Portugal Despede-se em Silêncio: Morre Luís Alberto aos 91 Anos, o Ator Que Nunca Saiu de Cena e Cuja Última Cortina Caiu de Forma Discreta, Mas Devastadora

O país acordou mais pobre no mundo da cultura. Luís Alberto, um dos nomes mais respeitados e transversais do teatro, da televisão e do cinema nacional, morreu na noite desta sexta-feira, dia 26, aos 91 anos. A notícia, confirmada esta manhã pela Casa do Artista, caiu como um choque sereno — desses que não fazem barulho, mas deixam um vazio profundo. A morte deveu-se a causas naturais, mas a ausência que deixa parece tudo menos natural para quem cresceu a vê-lo em palco, no pequeno e no grande ecrã.

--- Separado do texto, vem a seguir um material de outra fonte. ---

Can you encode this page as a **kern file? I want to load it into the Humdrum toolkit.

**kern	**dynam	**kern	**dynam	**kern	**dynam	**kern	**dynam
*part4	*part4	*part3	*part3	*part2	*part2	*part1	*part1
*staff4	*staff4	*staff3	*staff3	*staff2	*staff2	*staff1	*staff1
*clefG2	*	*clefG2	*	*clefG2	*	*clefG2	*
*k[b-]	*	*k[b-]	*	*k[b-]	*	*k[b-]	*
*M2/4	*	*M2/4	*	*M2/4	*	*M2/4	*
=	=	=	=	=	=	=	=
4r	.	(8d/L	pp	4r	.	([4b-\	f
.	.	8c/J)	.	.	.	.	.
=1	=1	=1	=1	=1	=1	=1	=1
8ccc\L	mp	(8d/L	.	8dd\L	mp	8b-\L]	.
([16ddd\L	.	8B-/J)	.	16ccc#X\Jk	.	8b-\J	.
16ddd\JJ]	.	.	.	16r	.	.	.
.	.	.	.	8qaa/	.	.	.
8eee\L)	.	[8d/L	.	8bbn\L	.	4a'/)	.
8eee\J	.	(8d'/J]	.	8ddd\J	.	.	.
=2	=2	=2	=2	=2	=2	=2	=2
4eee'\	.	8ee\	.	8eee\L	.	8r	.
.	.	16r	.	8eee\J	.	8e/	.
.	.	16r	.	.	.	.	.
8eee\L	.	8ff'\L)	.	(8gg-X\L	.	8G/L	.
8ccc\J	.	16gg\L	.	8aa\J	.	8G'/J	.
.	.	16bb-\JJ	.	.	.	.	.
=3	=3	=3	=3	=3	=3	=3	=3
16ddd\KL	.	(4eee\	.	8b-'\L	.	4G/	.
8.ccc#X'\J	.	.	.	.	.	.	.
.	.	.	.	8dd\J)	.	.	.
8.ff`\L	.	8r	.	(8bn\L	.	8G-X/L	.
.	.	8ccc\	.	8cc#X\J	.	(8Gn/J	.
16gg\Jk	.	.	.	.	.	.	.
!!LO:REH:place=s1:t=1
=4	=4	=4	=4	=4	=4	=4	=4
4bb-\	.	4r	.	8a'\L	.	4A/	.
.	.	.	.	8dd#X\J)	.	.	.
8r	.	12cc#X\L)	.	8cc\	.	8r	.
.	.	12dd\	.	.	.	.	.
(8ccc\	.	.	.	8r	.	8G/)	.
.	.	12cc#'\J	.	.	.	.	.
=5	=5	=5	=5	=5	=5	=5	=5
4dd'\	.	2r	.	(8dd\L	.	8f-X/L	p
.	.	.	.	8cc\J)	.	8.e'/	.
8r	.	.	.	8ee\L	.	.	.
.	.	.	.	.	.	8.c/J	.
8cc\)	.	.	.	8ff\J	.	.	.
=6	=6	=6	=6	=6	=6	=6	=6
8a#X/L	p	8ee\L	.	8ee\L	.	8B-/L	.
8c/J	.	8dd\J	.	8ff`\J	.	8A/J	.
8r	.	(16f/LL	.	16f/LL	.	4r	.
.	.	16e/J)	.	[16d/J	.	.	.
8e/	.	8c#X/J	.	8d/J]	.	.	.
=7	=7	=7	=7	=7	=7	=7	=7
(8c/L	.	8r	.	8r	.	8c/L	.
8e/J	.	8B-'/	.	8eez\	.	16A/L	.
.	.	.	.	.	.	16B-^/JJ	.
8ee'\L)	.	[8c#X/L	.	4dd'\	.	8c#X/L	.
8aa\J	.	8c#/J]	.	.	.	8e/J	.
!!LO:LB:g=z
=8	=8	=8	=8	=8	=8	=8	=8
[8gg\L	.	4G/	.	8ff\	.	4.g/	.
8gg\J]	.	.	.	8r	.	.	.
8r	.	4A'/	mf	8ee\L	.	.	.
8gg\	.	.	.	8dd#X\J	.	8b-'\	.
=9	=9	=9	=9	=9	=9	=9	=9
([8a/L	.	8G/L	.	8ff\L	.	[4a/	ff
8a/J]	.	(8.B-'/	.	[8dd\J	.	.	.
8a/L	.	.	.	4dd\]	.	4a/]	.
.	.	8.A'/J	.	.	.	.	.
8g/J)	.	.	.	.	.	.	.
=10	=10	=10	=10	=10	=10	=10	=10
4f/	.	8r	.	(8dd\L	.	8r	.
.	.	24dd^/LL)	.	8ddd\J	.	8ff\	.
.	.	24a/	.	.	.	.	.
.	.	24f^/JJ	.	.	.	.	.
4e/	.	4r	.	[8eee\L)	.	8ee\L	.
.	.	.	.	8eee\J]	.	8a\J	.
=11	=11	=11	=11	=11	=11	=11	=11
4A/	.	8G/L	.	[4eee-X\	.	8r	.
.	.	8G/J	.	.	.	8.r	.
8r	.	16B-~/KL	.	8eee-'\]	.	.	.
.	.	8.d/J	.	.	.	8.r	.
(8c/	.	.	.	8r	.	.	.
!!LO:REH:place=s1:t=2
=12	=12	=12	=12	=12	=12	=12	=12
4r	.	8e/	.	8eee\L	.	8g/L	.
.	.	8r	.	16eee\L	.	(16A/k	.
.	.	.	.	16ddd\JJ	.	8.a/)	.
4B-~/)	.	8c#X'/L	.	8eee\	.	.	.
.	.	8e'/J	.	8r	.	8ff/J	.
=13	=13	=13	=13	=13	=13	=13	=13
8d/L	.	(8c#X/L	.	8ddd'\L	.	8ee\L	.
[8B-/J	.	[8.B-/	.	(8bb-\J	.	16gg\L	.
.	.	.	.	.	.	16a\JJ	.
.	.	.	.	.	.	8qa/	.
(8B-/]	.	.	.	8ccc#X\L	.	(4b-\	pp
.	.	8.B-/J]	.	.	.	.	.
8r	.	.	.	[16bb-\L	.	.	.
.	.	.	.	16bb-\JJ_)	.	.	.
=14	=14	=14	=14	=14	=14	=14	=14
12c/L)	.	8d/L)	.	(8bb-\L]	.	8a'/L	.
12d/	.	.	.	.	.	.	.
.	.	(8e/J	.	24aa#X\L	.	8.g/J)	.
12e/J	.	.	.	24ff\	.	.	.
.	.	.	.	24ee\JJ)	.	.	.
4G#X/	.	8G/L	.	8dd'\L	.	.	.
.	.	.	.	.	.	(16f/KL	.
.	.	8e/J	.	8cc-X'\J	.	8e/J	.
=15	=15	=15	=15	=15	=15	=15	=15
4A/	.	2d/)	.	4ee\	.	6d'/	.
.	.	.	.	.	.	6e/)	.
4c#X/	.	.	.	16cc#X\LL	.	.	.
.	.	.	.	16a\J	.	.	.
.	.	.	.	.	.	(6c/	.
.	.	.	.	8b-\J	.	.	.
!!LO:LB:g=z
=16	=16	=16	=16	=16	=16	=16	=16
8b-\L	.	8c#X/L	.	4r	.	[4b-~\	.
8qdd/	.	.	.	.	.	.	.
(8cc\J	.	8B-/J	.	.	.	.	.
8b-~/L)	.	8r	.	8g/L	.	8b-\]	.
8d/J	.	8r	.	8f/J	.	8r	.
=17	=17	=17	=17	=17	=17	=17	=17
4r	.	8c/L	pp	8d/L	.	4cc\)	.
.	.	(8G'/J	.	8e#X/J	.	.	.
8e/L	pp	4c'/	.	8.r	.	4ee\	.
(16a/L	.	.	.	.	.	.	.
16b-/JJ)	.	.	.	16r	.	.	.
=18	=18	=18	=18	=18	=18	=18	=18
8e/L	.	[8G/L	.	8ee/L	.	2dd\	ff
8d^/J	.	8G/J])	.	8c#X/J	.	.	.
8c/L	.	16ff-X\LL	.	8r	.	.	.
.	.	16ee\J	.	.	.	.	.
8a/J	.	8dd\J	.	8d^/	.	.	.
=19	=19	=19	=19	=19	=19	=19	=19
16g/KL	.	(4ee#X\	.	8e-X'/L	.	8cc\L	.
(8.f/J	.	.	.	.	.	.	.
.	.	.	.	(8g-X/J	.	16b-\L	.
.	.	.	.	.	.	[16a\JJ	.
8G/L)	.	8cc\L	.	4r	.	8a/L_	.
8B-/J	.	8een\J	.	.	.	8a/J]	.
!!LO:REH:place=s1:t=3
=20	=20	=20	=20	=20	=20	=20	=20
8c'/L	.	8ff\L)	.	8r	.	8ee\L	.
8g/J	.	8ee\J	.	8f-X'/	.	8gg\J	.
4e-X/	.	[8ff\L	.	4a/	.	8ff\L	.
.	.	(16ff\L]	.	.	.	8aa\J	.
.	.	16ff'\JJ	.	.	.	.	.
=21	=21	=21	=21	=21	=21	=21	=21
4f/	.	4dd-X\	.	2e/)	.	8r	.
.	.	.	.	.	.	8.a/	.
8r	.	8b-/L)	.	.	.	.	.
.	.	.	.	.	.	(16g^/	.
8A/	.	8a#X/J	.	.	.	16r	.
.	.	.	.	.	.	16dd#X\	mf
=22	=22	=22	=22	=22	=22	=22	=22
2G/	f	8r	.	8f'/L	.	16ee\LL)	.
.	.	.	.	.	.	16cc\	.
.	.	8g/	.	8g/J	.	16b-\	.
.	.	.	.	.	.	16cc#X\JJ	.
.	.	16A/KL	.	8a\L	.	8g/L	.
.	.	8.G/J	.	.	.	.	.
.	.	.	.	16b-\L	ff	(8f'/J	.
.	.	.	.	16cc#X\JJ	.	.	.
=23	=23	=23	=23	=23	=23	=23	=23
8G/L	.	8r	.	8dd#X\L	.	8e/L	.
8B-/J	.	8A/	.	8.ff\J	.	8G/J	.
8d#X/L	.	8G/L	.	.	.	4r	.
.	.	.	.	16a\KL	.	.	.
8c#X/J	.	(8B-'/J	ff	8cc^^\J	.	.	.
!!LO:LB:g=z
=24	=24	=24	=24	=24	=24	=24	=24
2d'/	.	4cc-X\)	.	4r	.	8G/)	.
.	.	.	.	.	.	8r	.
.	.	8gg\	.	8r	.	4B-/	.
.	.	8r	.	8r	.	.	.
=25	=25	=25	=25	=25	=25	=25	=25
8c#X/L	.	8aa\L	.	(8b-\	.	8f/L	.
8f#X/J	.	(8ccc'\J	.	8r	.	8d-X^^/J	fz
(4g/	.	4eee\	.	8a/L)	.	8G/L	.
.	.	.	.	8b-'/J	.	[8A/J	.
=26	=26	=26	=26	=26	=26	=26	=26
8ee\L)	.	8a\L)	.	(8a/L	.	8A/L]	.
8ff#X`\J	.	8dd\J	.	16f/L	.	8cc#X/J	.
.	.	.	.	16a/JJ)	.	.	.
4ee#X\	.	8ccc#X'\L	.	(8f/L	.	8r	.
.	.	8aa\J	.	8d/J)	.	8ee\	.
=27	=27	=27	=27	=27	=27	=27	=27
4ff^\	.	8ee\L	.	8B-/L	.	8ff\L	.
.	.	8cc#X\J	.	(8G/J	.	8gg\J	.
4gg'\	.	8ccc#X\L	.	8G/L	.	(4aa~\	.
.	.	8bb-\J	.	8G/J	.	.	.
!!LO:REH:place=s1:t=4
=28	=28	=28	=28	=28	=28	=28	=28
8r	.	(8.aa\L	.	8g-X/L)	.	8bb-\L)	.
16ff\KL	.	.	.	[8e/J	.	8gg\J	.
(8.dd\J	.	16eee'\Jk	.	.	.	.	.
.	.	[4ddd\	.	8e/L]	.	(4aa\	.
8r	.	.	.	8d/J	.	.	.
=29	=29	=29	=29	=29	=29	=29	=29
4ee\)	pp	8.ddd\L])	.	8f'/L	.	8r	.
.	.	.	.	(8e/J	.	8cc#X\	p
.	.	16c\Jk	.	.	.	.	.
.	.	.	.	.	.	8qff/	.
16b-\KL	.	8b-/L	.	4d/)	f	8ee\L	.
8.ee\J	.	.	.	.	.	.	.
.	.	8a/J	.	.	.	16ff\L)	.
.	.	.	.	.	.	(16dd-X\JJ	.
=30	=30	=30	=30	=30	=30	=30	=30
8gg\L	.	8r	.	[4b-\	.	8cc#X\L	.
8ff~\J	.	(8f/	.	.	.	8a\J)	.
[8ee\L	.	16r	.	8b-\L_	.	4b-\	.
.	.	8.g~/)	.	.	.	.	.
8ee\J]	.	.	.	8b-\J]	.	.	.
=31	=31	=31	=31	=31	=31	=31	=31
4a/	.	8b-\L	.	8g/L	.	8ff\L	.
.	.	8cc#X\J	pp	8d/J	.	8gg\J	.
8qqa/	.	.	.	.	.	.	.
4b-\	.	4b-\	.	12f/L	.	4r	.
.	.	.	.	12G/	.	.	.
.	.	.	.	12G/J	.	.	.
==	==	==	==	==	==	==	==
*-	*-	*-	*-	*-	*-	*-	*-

A sua carreira começou cedo, quase por acaso, através de convites inesperados que acabaram por definir uma vida inteira dedicada à arte de representar. Ao longo de décadas, Luís Alberto atravessou gerações, reinventou-se, adaptou-se a linguagens diferentes e manteve sempre uma presença magnética. Na televisão, tornou-se um rosto familiar para o grande público, especialmente nas telenovelas da TVI, onde dava profundidade e humanidade a cada personagem, mesmo nos papéis mais silenciosos. No teatro, era visto como um verdadeiro pilar — um ator de palco inteiro, daqueles que impõem respeito só pela forma como entram em cena.

Em 2003, o reconhecimento atingiu um dos pontos mais altos quando recebeu o Globo de Ouro da SIC para Melhor Ator de Teatro, pela peça Copenhaga. Para muitos colegas, esse prémio foi apenas a confirmação pública de algo que o meio artístico já sabia há muito: Luís Alberto era um mestre. Nos bastidores, contam-se histórias de um profissional incansável, exigente consigo próprio, mas generoso com os mais novos — alguém que ensinava sem discursar, apenas com o exemplo.

Morreu aos 91 anos o ator português Luís Alberto - Notícias ao Minuto

A Casa do Artista, instituição que confirmou a sua morte, recordou-o com ternura como “o menino Luís”, uma expressão que contrasta com a grandeza do seu percurso, mas que reflete a humildade com que sempre viveu a profissão. “Marcou pelas inúmeras interpretações no teatro, na televisão e no cinema nacional” e foi “um exemplo de dedicação e paixão pela profissão que escolheu para a vida”, sublinhou a instituição, numa homenagem carregada de emoção.

Hoje, as luzes apagam-se um pouco mais cedo. Caiu a cortina para Luís Alberto, mas o palco não ficou vazio. Ficaram as personagens, as falas, os silêncios e a presença carismática que atravessou décadas. Um ator não morre quando parte — morre quando é esquecido. E Luís Alberto, esse, continuará em cena por muito tempo.